(Saved data entries)
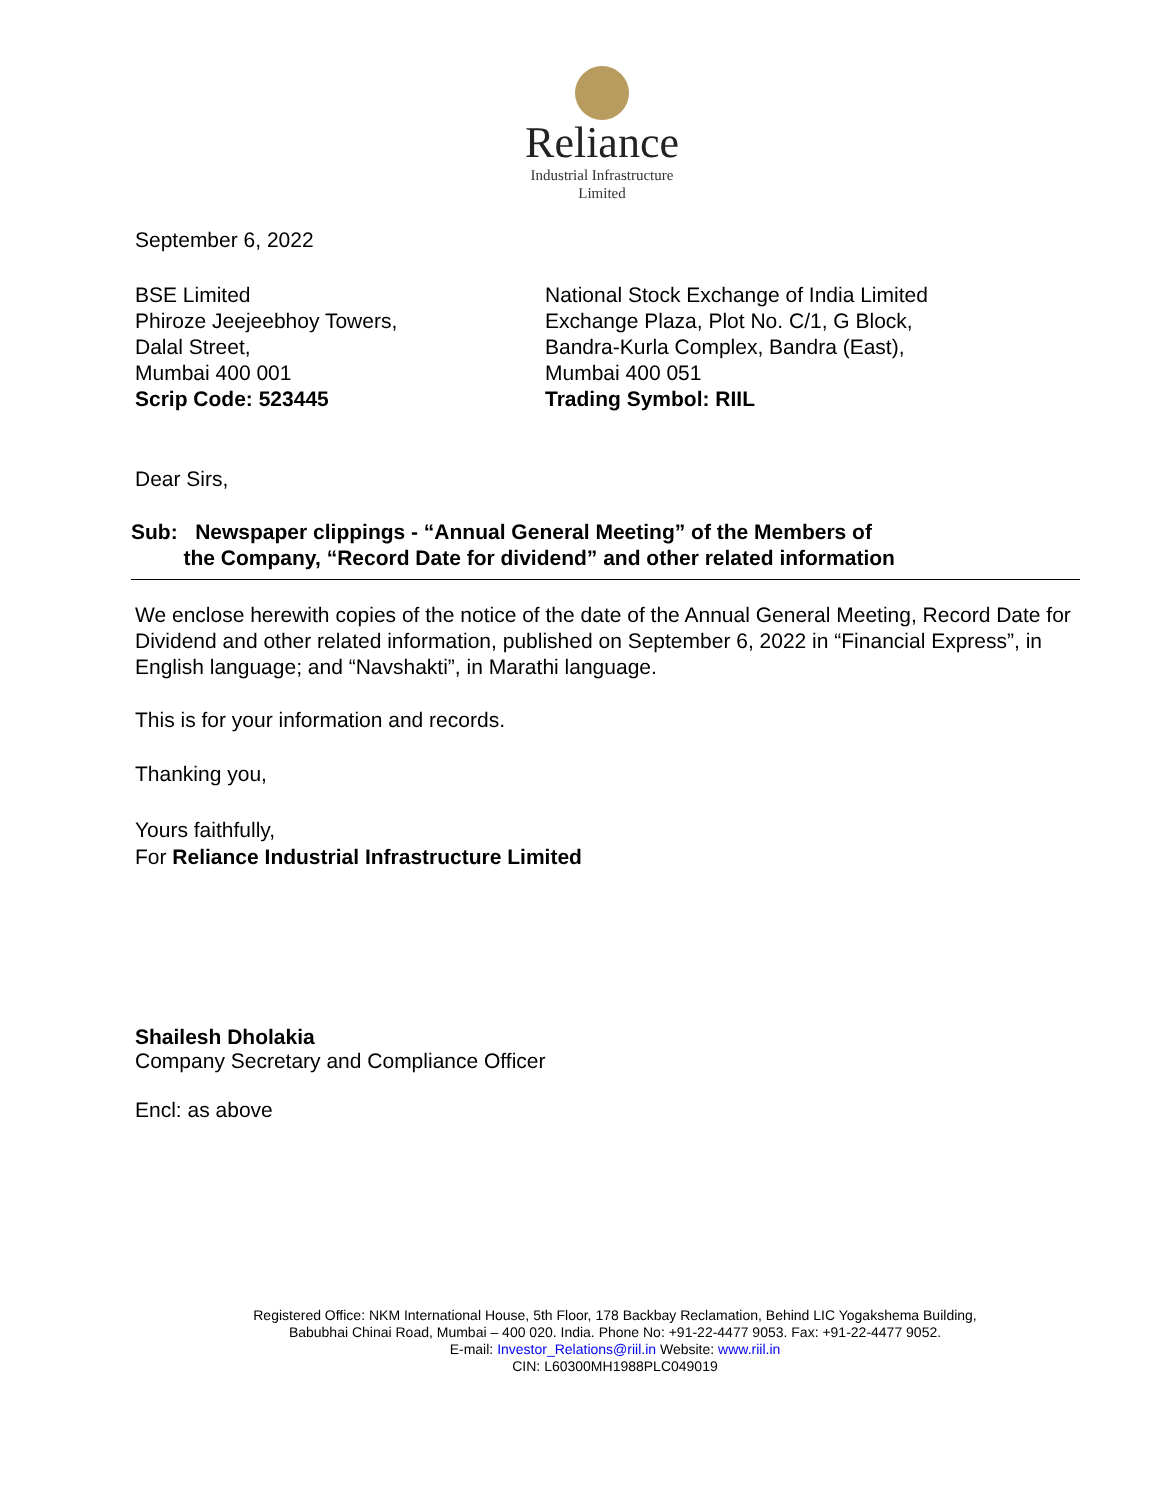Reliance
Industrial Infrastructure
Limited
September 6, 2022
BSE Limited
Phiroze Jeejeebhoy Towers,
Dalal Street,
Mumbai 400 001
Scrip Code: 523445
National Stock Exchange of India Limited
Exchange Plaza, Plot No. C/1, G Block,
Bandra-Kurla Complex, Bandra (East),
Mumbai 400 051
Trading Symbol: RIIL
Dear Sirs,
Sub: Newspaper clippings - “Annual General Meeting” of the Members of
the Company, “Record Date for dividend” and other related information
We enclose herewith copies of the notice of the date of the Annual General Meeting, Record Date for Dividend and other related information, published on September 6, 2022 in “Financial Express”, in English language; and “Navshakti”, in Marathi language.
This is for your information and records.
Thanking you,
Yours faithfully,
For Reliance Industrial Infrastructure Limited
Shailesh Dholakia
Company Secretary and Compliance Officer
Encl: as above
Registered Office: NKM International House, 5th Floor, 178 Backbay Reclamation, Behind LIC Yogakshema Building,
Babubhai Chinai Road, Mumbai – 400 020. India. Phone No: +91-22-4477 9053. Fax: +91-22-4477 9052.
E-mail: Investor_Relations@riil.in Website: www.riil.in
CIN: L60300MH1988PLC049019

**Exercise**
Restate each entry exactly, omitting pictures.

**Answer section**
Reliance
Industrial Infrastructure
Limited
September 6, 2022
BSE Limited
Phiroze Jeejeebhoy Towers,
Dalal Street,
Mumbai 400 001
Scrip Code: 523445
National Stock Exchange of India Limited
Exchange Plaza, Plot No. C/1, G Block,
Bandra-Kurla Complex, Bandra (East),
Mumbai 400 051
Trading Symbol: RIIL
Dear Sirs,
Sub: Newspaper clippings - “Annual General Meeting” of the Members of
the Company, “Record Date for dividend” and other related information
We enclose herewith copies of the notice of the date of the Annual General Meeting, Record Date for Dividend and other related information, published on September 6, 2022 in “Financial Express”, in English language; and “Navshakti”, in Marathi language.
This is for your information and records.
Thanking you,
Yours faithfully,
For Reliance Industrial Infrastructure Limited
Shailesh Dholakia
Company Secretary and Compliance Officer
Encl: as above
Registered Office: NKM International House, 5th Floor, 178 Backbay Reclamation, Behind LIC Yogakshema Building,
Babubhai Chinai Road, Mumbai – 400 020. India. Phone No: +91-22-4477 9053. Fax: +91-22-4477 9052.
E-mail: Investor_Relations@riil.in Website: www.riil.in
CIN: L60300MH1988PLC049019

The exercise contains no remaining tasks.